> _PASSAGE SHOWN_
June 15, 2009
Meteorite Grains Tell Of Earth’s Cosmic Roots
The interstellar stuff that became incorporated into the planets and life on Earth has younger cosmic roots than theories predict, according to the University of Chicago postdoctoral scholar Philipp Heck and his international team of colleagues.
Heck and his colleagues examined 22 interstellar grains from the Murchison meteorite for their analysis. Dying sun-like stars flung the Murchison grains into space more than 4.5 billion years ago, before the birth of the solar system. Scientists know the grains formed outside the solar system because of their exotic composition.
"The concentration of neon, produced during cosmic-ray irradiation, allows us to determine the time a grain has spent in interstellar space," Heck said. His team determined that 17 of the grains spent somewhere between three million and 200 million years in interstellar space, far less than the theoretical estimates of approximately 500 million years. Only three grains met interstellar duration expectations (two grains yielded no reliable age).
"The knowledge of this lifetime is essential for an improved understanding of interstellar processes, and to better contain the timing of formation processes of the solar system," Heck said. A period of intense star formation that preceded the sun's birth may have produced large quantities of dust, thus accounting for the timing discrepancy, according to the research team.

> _DATASET ENTRIES_
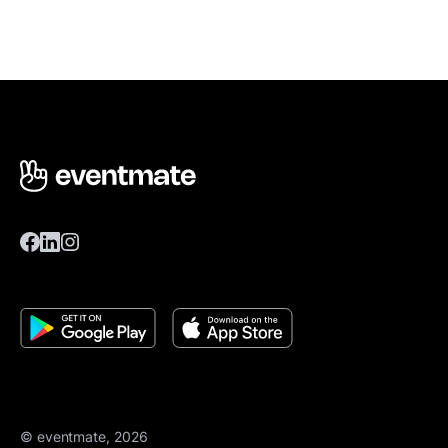
© eventmate, 2026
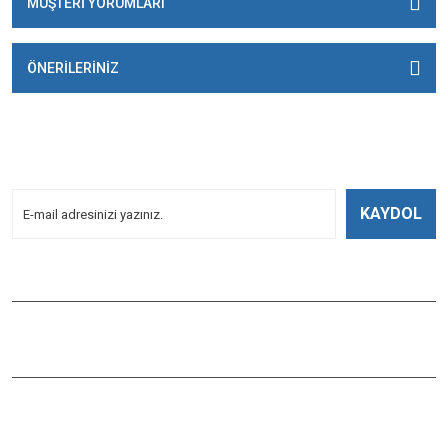
MÜŞTERİ YORUMLARI
ÖNERİLERİNİZ
E-BÜLTENİMİZE
KAYDOLUN!
Yeniliklerden Haberdar Olmak İçin Kayoldun!
KAYDOL
Bizi Takip Edin
ÇAĞLAYAN BALIK
Çaybaşı Mah. Değirmenönü Cad. İbcim Apt. Altı No:3/a Antalya /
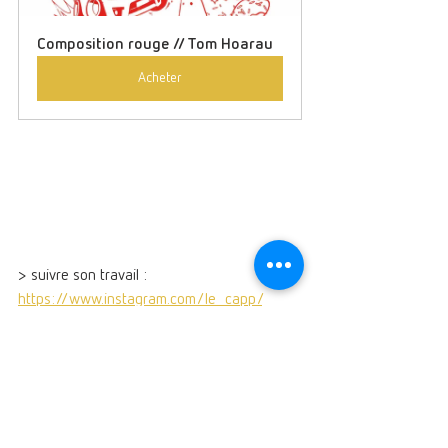
Composition rouge // Tom Hoarau
Acheter
> suivre son travail : 
https://www.instagram.com/le_capp/
> 
> En savoir plus sur la Collection PRIMO
art contemporain
sérigraphie
primo
Primo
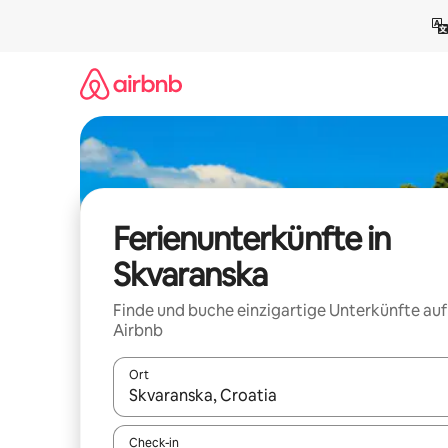
Zu
Inhalten
springen
Ferienunterkünfte in
Skvaranska
Finde und buche einzigartige Unterkünfte auf
Airbnb
Ort
Wenn Ergebnisse verfügbar sind, navigiere mit d
Check-in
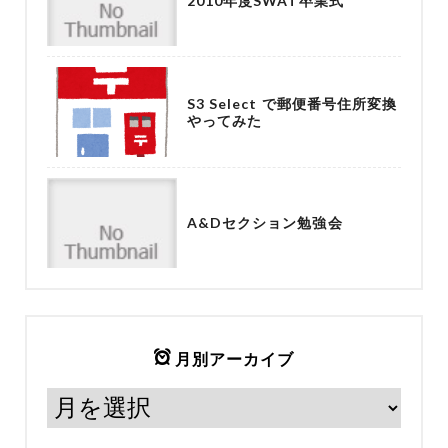
2010年度SWAT卒業式
S3 Select で郵便番号住所変換
やってみた
A&Dセクション勉強会
月別アーカイブ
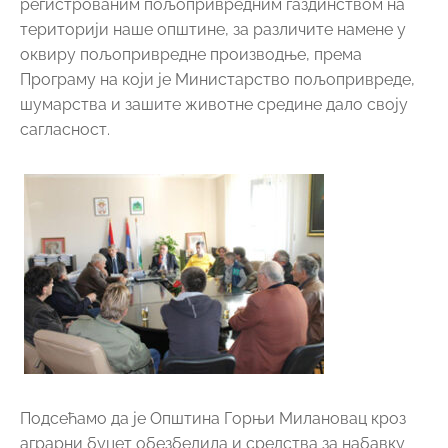
регистрованим пољопривредним газдинством на
територији наше општине, за различите намене у
оквиру пољопривредне производње, према
Програму на који је Министарство пољопривреде,
шумарства и зашите животне средине дало своју
сагласност.
Подсећамо да је Општина Горњи Милановац кроз
аграрни буџет обезбедила и средства за набавку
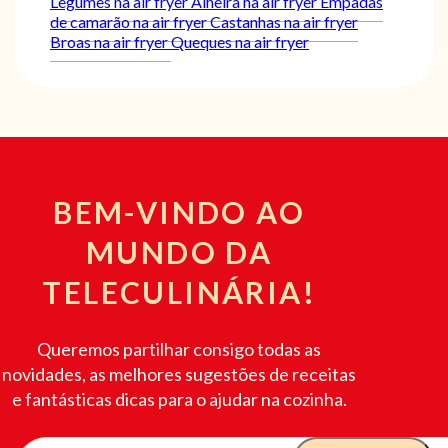
Legumes na air fryer
Alheira na air fryer
Empadas
de camarão na air fryer
Castanhas na air fryer
Broas na air fryer
Queques na air fryer
BEM-VINDO AO
MUNDO DA
TELECULINÁRIA!
Queremos partilhar consigo todas as
novidades, as melhores sugestões de receitas
e fantásticas dicas para o ajudar na cozinha.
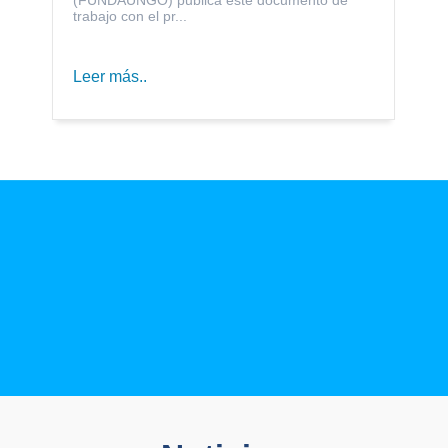
trabajo con el pr...
Leer más..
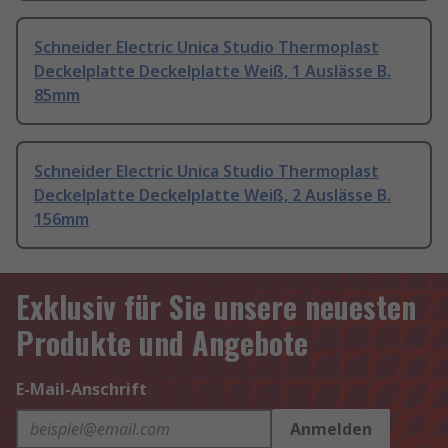
Schneider Electric Unica Studio Thermoplast
Deckelplatte Deckelplatte Weiß, 1 Auslässe B.
85mm
Schneider Electric Unica Studio Thermoplast
Deckelplatte Deckelplatte Weiß, 2 Auslässe B.
156mm
Exklusiv für Sie unsere neuesten
Produkte und Angebote
E-Mail-Anschrift
Anmelden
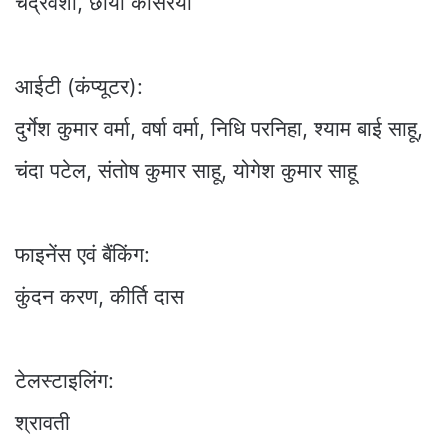
चंद्रवंशी, छाया कोसरेया
आईटी (कंप्यूटर):
दुर्गेश कुमार वर्मा, वर्षा वर्मा, निधि परनिहा, श्याम बाई साहू,
चंदा पटेल, संतोष कुमार साहू, योगेश कुमार साहू
फाइनेंस एवं बैंकिंग:
कुंदन करण, कीर्ति दास
टेलस्टाइलिंग:
श्रावती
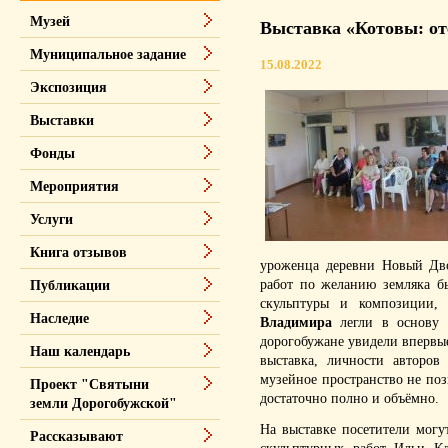
Музей
Выставка «Котовы: от
Муниципальное задание
15.08.2022
Экспозиция
Выставки
Фонды
Мероприятия
Услуги
Книга отзывов
уроженца деревни Новый Дво
работ по желанию земляка 
Публикации
скульптуры и композиции,
Наследие
Владимира
легли в основу 
дорогобужане увидели впервые
Наш календарь
выставка, личности авторов
музейное пространство не по
Проект "Святыни
достаточно полно и объёмно.
земли Дорогобужской"
На выставке посетители мог
Рассказывают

> _EXERCISE_
Swap "colleagues" for "coworkers" and write out the meteorite-grain article between "June 15, 2009" and "their exotic composition.", inclusive. The rows above are separate material from the meteorite-grain article.

> _WRITTEN ANSWER_
June 15, 2009
Meteorite Grains Tell Of Earth’s Cosmic Roots
The interstellar stuff that became incorporated into the planets and life on Earth has younger cosmic roots than theories predict, according to the University of Chicago postdoctoral scholar Philipp Heck and his international team of coworkers.
Heck and his coworkers examined 22 interstellar grains from the Murchison meteorite for their analysis. Dying sun-like stars flung the Murchison grains into space more than 4.5 billion years ago, before the birth of the solar system. Scientists know the grains formed outside the solar system because of their exotic composition.